Importing the necessary libraries and loading the dataset:

In [None]:
import pandas as pd
import seaborn as sns
from sklearn.pipeline import Pipeline
from sklearn.preprocessing import StandardScaler, OneHotEncoder
from sklearn.impute import SimpleImputer
from sklearn.compose import ColumnTransformer
from sklearn.model_selection import train_test_split
from sklearn.linear_model import LogisticRegression
from yellowbrick.classifier import ConfusionMatrix

penguins = sns.load_dataset('penguins')


Here , we'll split the dataset into training and testing sets:

In [None]:
X_train, X_test, y_train, y_test = train_test_split(penguins.drop('species', axis=1), penguins['species'], test_size=0.2, random_state=42)
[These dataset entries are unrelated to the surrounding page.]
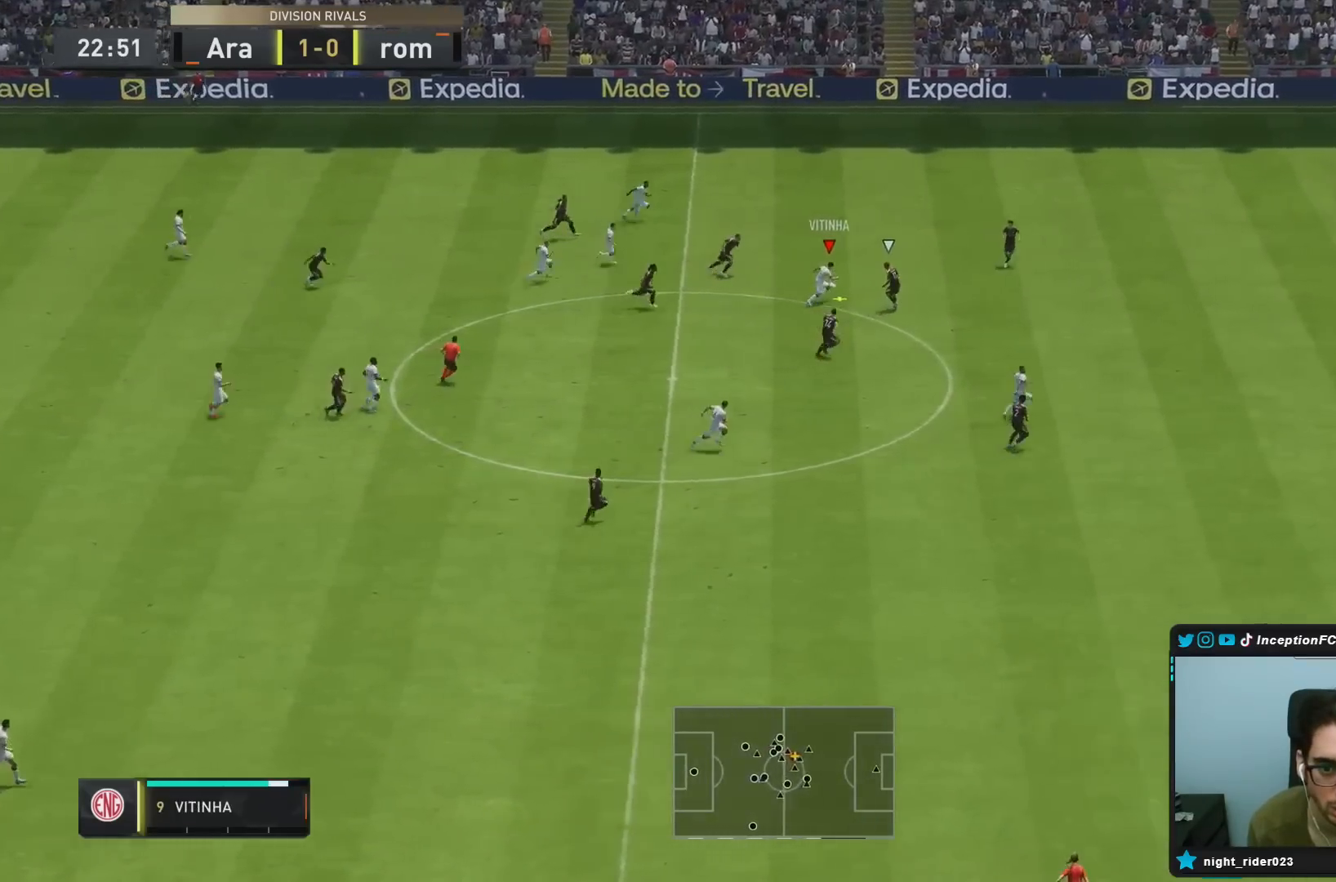
{"dt_ms": 500, "buttons": ["R2"], "left_stick": "right", "right_stick": "center", "events": []}
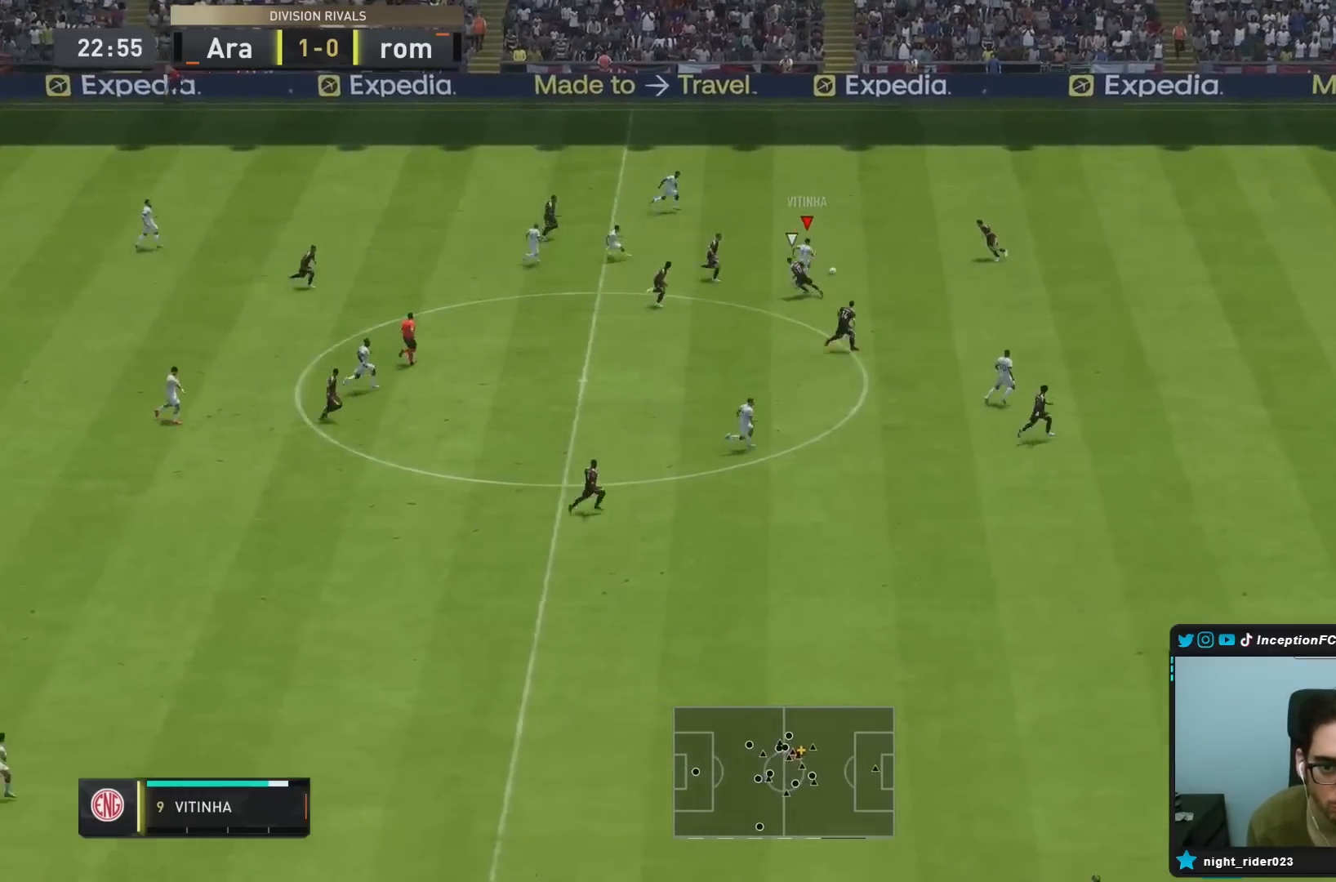
{"dt_ms": 500, "buttons": [], "left_stick": "up", "right_stick": "center", "events": [[183, "R2", "up"], [333, "CROSS", "down"], [333, "left_stick", "up-right"], [433, "CROSS", "up"], [433, "left_stick", "up"]]}
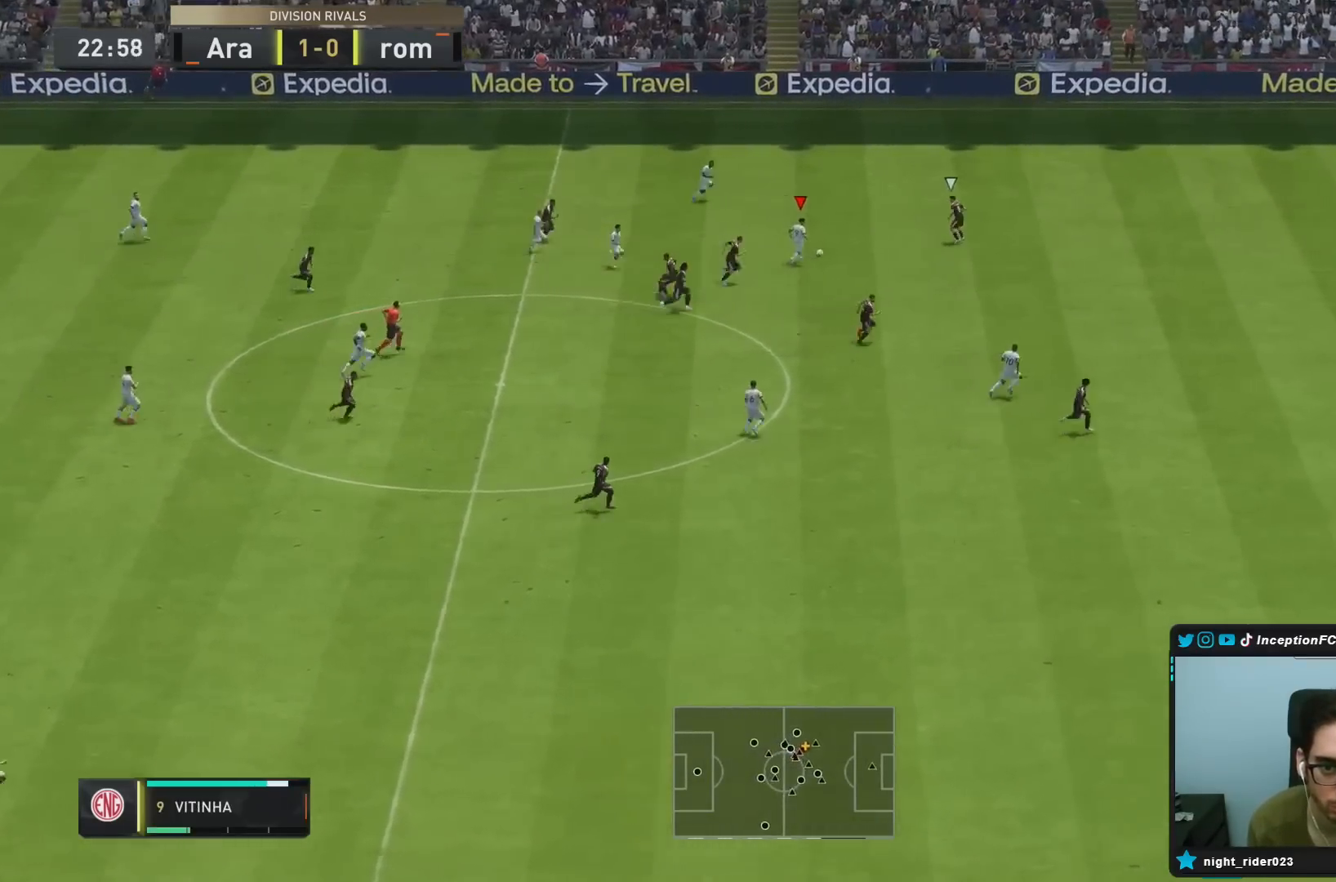
{"dt_ms": 500, "buttons": ["R2"], "left_stick": "right", "right_stick": "center", "events": [[167, "left_stick", "right"], [217, "left_stick", "center"], [417, "left_stick", "right"], [500, "R2", "down"]]}
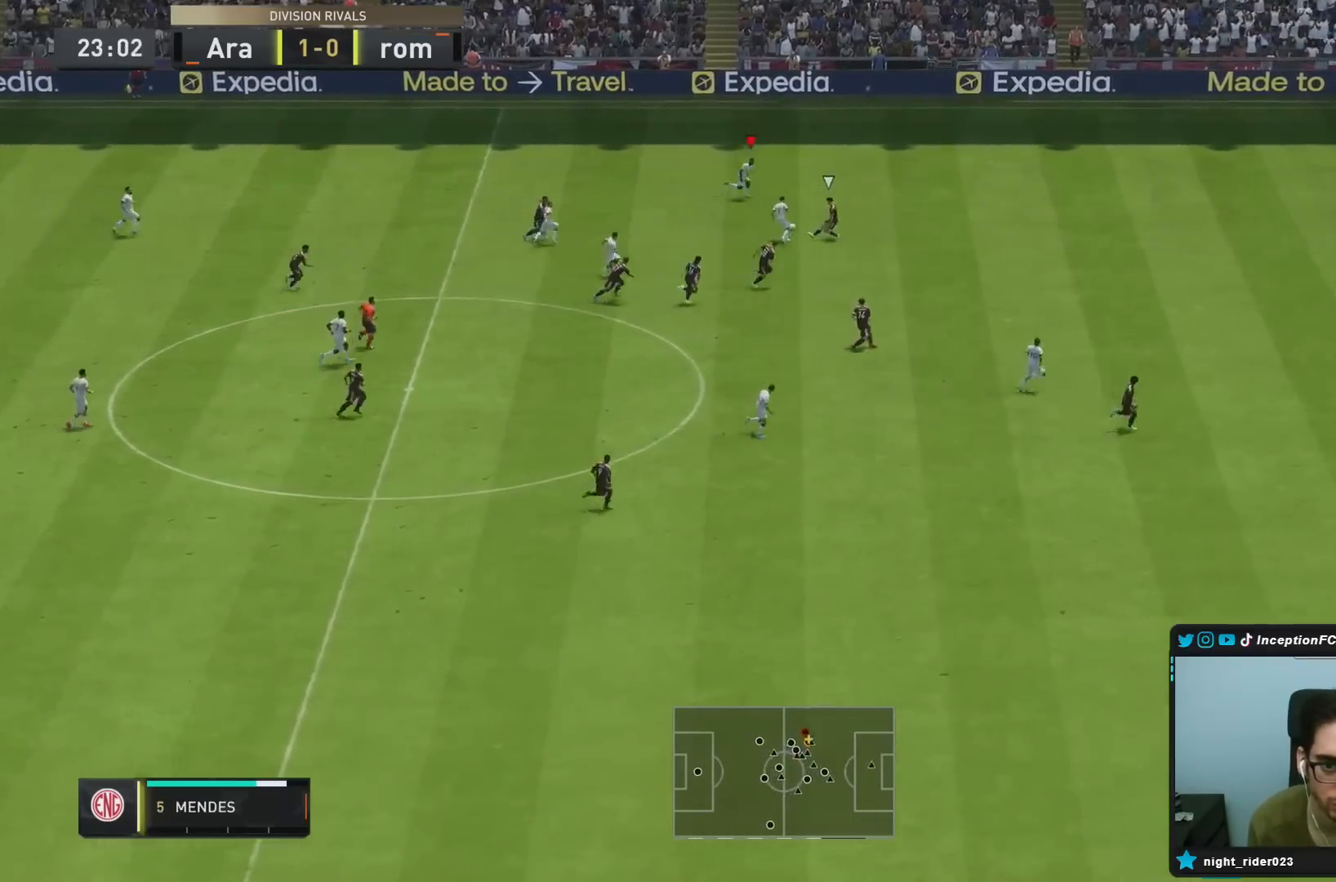
{"dt_ms": 500, "buttons": ["R2"], "left_stick": "right", "right_stick": "center", "events": []}
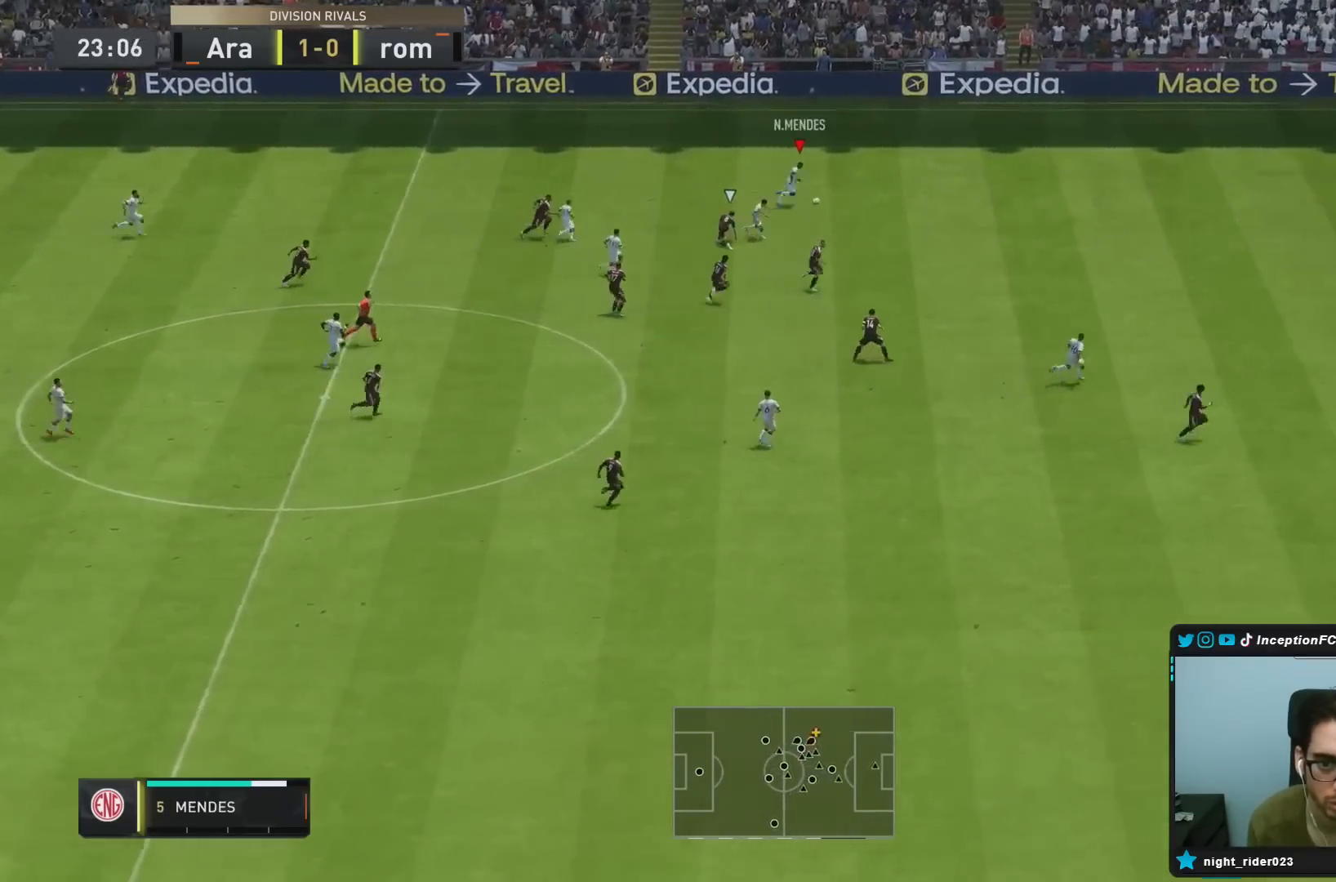
{"dt_ms": 500, "buttons": ["R2"], "left_stick": "right", "right_stick": "center", "events": []}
Now let's define the preprocessing steps for our pipeline. We'll use a ColumnTransformer to apply different transformations to different columns of the dataset:
The numeric_transformer applies a median imputation to missing values, followed by standard scaling of the numeric features. The preprocessor applies this transformation to the numeric columns and leaves the categorical columns unchanged.
The categorical_transformer first imputes the missing values with the most frequent value and then applies one-hot encoding to encode categorical variables. Meanwhile also added the ColumnTransformer to apply categorical_transformer to the 'sex' and 'island' columns.

In [None]:
numeric_transformer = Pipeline(steps=[
    ('imputer', SimpleImputer(strategy='median')),
    ('scaler', StandardScaler())])

categorical_transformer = Pipeline(steps=[
    ('imputer', SimpleImputer(strategy='most_frequent')),
    ('onehot', OneHotEncoder(handle_unknown='ignore'))])

preprocessor = ColumnTransformer(
    transformers=[
        ('num', numeric_transformer, ['bill_length_mm', 'bill_depth_mm', 'flipper_length_mm', 'body_mass_g']),
        ('cat', categorical_transformer, ['sex', 'island'])
    ])


Let's define the logistic regression model that we want to fit to the data:

In [None]:
clf = Pipeline(steps=[
    ('preprocessor', preprocessor),
    ('classifier', LogisticRegression(max_iter=1000))])


Now let's fit the model and visualize the results using the ConfusionMatrix from Yellowbrick:

In [None]:
clf.fit(X_train, y_train)
y_pred = clf.predict(X_test)

cm = ConfusionMatrix(clf, classes=['Adelie', 'Chinstrap', 'Gentoo'])
cm.score(X_test, y_test)

cm.show()